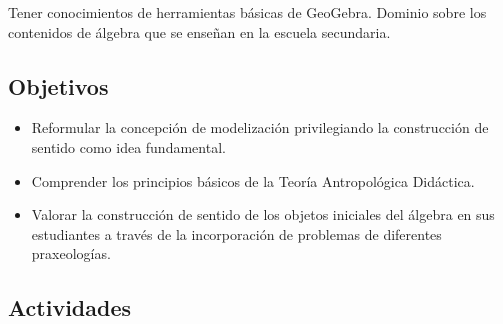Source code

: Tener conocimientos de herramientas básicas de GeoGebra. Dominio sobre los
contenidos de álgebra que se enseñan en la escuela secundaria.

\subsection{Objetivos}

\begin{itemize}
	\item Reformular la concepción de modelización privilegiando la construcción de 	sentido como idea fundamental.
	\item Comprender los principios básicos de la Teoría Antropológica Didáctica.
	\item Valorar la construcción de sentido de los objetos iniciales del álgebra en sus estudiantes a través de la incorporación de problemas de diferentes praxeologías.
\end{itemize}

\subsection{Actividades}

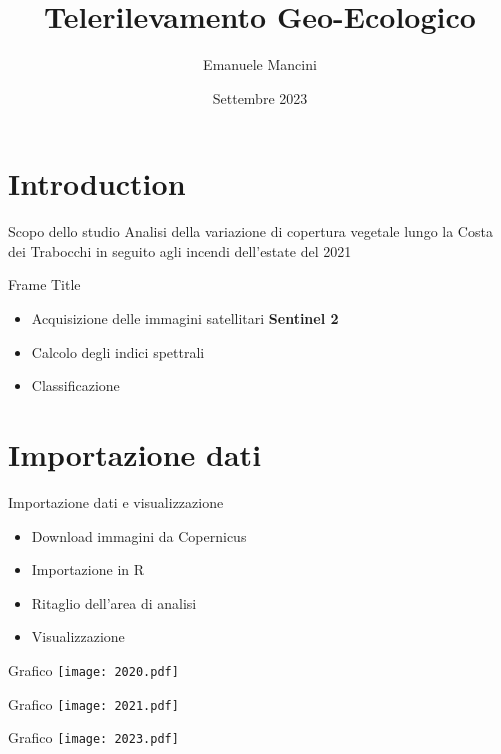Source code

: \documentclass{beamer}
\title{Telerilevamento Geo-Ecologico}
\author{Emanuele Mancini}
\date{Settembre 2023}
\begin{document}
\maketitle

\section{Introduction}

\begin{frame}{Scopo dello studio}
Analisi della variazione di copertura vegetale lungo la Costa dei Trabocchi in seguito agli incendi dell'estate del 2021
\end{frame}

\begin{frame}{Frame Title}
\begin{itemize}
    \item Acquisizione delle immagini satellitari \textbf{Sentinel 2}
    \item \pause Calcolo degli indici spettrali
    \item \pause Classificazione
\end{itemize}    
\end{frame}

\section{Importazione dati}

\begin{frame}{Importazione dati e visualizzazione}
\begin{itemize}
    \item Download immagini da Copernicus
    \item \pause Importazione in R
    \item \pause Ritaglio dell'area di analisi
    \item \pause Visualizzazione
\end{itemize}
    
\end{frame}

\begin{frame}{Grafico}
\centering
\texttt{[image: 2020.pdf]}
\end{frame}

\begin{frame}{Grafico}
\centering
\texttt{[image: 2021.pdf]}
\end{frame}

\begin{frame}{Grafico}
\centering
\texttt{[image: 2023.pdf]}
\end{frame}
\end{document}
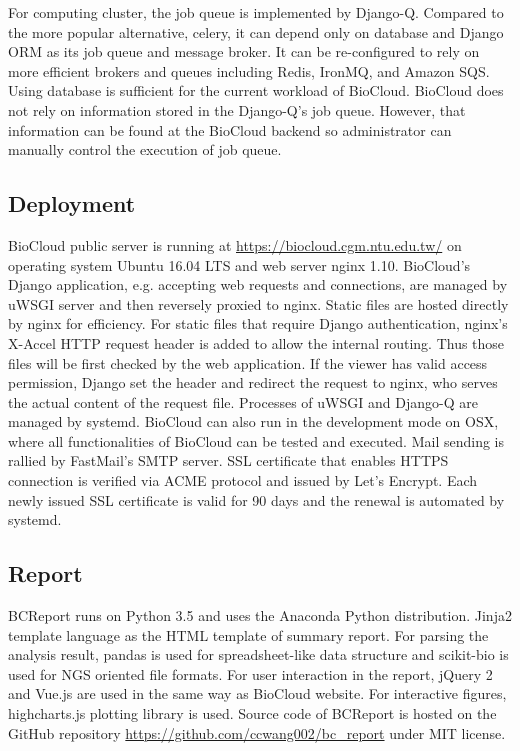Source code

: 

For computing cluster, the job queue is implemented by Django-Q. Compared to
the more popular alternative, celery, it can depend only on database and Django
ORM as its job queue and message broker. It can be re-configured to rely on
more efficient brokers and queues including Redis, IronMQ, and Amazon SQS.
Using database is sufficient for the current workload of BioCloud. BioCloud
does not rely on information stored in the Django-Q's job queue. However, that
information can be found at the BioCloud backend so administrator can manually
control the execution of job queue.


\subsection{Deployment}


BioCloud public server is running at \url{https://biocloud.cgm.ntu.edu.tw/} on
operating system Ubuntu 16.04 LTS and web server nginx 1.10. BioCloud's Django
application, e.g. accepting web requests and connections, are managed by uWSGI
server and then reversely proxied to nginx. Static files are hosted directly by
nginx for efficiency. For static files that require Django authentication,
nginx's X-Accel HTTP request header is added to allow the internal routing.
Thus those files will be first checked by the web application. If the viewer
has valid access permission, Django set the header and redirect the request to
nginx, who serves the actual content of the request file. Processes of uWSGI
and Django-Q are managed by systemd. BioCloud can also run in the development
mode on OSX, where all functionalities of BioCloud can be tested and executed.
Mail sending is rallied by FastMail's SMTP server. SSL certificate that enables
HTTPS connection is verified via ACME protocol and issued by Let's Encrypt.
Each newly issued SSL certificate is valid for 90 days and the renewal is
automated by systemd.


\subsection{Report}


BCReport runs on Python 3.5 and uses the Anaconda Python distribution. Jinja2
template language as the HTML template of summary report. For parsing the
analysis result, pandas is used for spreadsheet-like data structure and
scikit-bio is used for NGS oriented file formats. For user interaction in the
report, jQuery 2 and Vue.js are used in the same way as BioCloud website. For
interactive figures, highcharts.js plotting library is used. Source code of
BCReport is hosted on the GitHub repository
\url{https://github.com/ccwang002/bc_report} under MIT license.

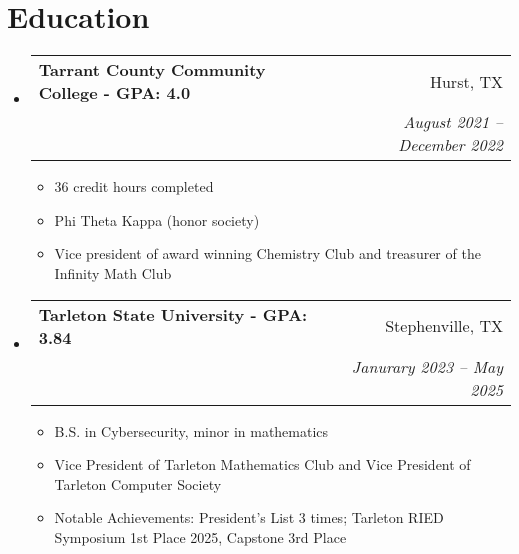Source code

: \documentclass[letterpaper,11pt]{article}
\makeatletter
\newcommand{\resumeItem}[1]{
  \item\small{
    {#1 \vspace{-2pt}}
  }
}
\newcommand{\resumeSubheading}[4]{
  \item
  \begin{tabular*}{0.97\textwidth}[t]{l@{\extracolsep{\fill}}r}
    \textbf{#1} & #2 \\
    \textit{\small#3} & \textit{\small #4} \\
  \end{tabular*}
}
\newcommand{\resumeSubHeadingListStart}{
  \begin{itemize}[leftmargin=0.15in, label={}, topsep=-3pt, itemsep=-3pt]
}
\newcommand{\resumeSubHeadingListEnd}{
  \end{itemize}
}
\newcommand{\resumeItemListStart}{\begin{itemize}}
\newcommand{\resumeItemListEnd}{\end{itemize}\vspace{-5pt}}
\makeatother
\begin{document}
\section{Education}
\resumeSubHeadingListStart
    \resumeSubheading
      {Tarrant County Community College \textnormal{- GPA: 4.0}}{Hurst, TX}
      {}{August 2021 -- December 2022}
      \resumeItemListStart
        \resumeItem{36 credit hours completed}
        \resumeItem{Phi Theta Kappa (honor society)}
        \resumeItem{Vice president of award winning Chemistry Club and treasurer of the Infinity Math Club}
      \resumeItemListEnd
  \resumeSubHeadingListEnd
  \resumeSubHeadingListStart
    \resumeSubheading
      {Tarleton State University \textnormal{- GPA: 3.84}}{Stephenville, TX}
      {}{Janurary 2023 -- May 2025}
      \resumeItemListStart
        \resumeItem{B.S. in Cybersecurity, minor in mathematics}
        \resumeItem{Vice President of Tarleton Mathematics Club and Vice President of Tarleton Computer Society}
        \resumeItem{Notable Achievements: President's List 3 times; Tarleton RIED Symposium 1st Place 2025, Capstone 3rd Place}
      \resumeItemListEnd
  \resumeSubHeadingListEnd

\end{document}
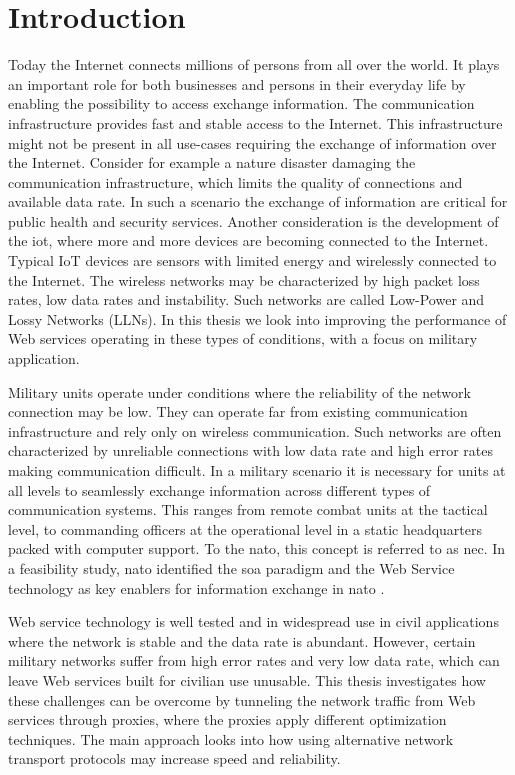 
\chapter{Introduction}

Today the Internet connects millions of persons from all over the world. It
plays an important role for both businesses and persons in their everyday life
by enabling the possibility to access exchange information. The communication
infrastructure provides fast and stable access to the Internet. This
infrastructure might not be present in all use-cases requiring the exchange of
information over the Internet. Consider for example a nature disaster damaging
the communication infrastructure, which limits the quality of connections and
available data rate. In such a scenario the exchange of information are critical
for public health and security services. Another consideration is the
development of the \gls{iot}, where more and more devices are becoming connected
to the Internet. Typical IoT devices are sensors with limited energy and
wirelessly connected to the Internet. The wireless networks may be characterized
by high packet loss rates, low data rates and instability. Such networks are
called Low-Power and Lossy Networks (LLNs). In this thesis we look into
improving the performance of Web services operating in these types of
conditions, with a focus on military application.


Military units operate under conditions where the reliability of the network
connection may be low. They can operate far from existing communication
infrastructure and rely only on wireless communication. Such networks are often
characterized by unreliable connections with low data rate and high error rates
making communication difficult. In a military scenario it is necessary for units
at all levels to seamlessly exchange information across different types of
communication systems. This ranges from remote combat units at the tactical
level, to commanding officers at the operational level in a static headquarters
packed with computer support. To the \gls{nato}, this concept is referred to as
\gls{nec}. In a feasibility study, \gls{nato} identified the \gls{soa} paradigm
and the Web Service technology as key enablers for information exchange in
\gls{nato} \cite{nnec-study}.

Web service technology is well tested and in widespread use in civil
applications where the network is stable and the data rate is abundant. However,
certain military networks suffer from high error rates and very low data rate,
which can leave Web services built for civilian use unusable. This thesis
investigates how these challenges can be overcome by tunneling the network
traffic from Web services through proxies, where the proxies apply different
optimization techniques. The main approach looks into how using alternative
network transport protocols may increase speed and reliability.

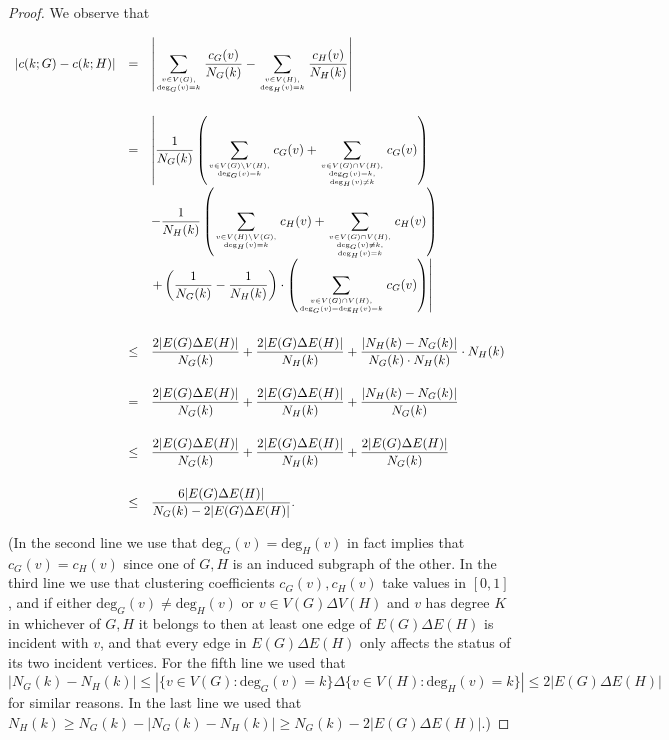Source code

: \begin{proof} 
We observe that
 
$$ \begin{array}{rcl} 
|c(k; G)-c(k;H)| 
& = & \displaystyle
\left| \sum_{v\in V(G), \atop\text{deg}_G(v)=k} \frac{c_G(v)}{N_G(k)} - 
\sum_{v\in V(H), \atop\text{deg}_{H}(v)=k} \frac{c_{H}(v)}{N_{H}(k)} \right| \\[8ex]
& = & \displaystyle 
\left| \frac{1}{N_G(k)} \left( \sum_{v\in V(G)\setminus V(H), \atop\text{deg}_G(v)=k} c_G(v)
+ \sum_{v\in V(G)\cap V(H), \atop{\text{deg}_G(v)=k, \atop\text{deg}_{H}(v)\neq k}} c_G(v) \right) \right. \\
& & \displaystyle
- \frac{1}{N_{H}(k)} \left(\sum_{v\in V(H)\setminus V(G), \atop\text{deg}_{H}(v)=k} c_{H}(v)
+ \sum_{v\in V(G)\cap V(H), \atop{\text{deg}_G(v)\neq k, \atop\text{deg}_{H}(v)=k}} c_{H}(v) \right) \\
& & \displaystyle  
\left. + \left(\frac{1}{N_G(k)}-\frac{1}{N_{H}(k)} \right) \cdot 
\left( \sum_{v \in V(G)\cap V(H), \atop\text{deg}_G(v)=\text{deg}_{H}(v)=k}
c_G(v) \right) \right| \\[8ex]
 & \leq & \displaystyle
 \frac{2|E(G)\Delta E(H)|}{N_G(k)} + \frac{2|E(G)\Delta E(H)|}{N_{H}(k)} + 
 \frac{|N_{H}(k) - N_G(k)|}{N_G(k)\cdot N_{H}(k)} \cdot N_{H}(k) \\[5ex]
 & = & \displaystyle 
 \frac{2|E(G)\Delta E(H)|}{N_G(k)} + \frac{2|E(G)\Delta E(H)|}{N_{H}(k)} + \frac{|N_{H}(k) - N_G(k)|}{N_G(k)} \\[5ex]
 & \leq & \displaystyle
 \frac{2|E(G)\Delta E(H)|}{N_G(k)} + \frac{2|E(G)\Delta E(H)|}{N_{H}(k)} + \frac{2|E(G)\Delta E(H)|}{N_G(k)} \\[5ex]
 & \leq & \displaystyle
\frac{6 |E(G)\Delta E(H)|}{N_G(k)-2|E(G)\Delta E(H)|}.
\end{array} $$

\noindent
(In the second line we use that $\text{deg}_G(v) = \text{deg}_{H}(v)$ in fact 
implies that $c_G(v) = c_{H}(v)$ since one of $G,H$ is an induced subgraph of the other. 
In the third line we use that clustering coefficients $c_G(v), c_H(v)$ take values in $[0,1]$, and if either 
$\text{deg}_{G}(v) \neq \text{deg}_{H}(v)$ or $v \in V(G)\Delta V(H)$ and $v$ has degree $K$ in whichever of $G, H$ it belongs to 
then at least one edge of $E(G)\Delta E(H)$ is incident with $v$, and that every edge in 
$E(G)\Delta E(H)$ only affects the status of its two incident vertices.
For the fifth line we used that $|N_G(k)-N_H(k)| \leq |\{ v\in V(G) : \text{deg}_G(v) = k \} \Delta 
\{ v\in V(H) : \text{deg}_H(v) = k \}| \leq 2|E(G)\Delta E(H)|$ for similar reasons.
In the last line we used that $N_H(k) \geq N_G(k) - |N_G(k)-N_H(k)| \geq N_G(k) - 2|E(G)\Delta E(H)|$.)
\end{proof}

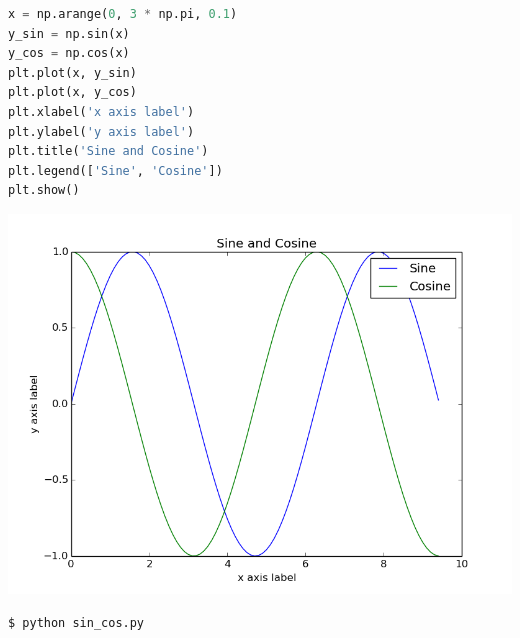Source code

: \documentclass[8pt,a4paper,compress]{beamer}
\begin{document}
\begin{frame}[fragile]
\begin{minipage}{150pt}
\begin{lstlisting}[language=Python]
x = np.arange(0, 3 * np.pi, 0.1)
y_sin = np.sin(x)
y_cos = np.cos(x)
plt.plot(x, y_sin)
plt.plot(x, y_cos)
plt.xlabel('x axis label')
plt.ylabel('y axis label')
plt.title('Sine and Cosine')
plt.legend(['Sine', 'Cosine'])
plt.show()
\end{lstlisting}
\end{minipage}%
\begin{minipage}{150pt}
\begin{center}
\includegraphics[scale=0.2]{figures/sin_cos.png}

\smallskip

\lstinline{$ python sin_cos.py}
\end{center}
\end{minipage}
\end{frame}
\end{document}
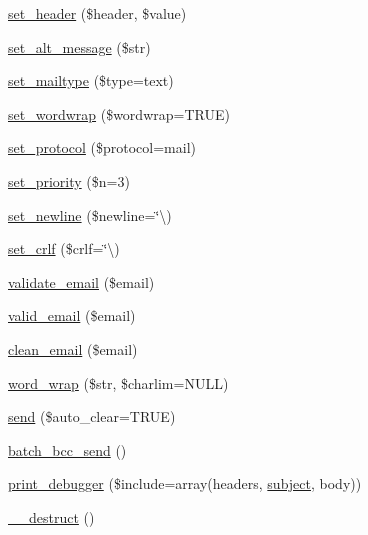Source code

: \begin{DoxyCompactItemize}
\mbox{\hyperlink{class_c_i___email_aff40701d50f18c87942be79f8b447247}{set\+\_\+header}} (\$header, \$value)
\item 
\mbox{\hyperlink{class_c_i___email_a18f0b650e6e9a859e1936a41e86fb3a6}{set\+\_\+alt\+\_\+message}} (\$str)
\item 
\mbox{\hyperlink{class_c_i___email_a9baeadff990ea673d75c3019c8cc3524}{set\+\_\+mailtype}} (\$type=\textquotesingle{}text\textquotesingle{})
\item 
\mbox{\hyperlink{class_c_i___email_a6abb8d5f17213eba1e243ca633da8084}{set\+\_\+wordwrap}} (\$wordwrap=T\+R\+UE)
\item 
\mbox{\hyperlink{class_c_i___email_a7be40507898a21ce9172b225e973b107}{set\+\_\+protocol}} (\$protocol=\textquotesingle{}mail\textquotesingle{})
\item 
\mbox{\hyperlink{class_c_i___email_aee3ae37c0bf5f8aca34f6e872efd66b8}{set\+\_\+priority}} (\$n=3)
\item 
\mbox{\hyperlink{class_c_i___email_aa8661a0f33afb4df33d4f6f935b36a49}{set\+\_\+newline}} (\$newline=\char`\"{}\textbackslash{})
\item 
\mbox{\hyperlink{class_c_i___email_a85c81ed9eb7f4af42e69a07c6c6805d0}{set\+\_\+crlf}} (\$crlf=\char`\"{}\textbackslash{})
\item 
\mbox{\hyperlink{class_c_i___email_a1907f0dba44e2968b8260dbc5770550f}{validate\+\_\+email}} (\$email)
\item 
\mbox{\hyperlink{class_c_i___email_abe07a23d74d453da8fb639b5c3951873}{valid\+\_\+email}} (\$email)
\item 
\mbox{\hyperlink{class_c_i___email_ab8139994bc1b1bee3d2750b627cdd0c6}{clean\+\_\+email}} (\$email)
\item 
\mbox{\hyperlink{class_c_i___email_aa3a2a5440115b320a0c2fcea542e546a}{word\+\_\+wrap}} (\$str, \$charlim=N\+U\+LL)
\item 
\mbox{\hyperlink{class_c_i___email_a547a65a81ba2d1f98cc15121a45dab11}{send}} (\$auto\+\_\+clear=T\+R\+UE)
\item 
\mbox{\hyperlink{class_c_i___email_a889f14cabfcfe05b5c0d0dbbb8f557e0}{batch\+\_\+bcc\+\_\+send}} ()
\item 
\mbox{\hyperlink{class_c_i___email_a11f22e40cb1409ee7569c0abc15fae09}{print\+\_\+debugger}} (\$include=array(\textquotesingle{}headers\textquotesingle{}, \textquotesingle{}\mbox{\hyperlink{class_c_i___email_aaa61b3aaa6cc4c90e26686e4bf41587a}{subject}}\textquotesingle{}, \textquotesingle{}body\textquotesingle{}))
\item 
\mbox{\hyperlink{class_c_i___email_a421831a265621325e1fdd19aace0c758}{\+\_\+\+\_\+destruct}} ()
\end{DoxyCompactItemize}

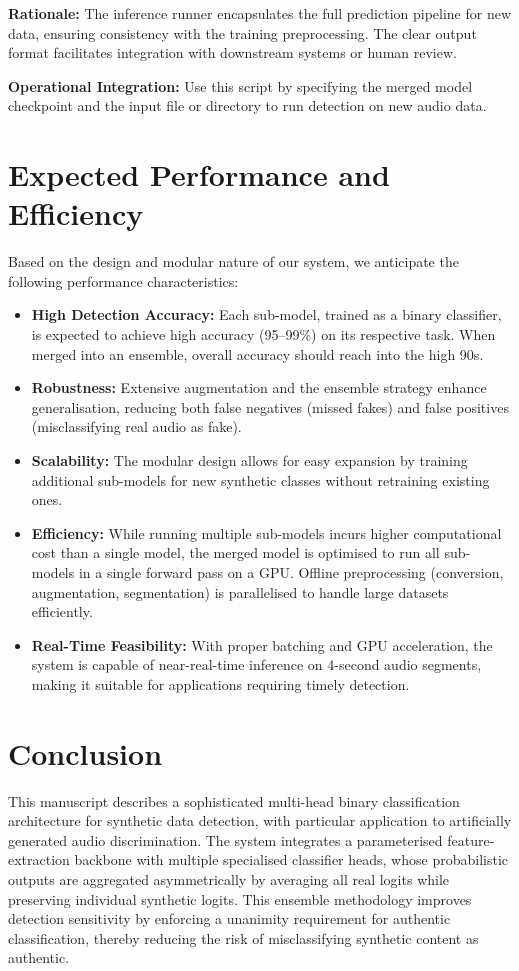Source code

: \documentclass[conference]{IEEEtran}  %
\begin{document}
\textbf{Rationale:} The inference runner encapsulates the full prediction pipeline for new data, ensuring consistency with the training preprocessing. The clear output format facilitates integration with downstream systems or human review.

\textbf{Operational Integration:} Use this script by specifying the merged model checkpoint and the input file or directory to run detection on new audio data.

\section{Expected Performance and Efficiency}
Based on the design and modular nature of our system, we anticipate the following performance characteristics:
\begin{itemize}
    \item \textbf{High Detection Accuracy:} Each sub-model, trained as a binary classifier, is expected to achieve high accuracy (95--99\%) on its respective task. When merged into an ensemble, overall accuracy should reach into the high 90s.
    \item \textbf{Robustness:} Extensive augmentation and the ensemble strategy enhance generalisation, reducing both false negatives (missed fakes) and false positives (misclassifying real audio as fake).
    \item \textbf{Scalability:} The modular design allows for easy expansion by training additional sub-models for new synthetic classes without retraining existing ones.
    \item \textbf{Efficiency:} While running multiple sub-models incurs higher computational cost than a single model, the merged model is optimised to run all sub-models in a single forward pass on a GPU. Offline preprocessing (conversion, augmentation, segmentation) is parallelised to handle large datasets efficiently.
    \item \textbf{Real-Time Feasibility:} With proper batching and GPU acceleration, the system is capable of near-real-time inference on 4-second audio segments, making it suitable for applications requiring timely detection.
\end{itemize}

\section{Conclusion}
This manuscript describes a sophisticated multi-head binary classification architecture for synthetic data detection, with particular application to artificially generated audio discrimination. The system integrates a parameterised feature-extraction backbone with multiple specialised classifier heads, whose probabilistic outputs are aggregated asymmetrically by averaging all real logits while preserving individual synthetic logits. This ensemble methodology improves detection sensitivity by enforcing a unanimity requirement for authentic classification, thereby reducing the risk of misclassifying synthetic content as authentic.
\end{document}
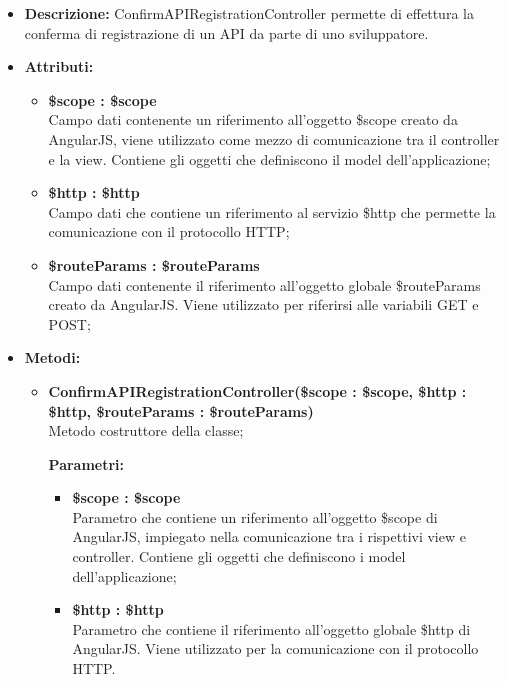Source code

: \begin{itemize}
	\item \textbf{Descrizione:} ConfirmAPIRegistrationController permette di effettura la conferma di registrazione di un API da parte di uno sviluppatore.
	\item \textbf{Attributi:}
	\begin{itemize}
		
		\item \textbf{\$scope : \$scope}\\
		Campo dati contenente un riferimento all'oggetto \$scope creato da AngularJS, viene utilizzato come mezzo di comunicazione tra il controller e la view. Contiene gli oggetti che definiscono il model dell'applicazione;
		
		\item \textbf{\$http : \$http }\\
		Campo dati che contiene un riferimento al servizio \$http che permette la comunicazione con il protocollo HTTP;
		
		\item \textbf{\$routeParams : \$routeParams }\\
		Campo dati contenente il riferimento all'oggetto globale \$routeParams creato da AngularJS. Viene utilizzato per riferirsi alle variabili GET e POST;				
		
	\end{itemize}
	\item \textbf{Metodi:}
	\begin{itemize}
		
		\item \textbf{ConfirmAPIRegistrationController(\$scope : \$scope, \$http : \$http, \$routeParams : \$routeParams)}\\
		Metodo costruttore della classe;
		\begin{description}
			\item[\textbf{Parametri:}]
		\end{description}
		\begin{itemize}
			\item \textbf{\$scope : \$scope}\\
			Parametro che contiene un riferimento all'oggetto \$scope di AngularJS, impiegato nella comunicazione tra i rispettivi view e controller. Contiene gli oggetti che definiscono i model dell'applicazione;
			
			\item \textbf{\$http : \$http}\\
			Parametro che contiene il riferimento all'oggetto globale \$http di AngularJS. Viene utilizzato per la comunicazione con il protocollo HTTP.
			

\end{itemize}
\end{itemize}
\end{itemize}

EXERCISE DESCRIPTION: Quote, exactly and only, the lines from the first line of the data above through the line containing "Teoría Antropológica Didáctica.". The pictures do not belong in it.

WRITTEN SOLUTION:
Source code

: Tener conocimientos de herramientas básicas de GeoGebra. Dominio sobre los
contenidos de álgebra que se enseñan en la escuela secundaria.

\subsection{Objetivos}

\begin{itemize}
	\item Reformular la concepción de modelización privilegiando la construcción de 	sentido como idea fundamental.
	\item Comprender los principios básicos de la Teoría Antropológica Didáctica.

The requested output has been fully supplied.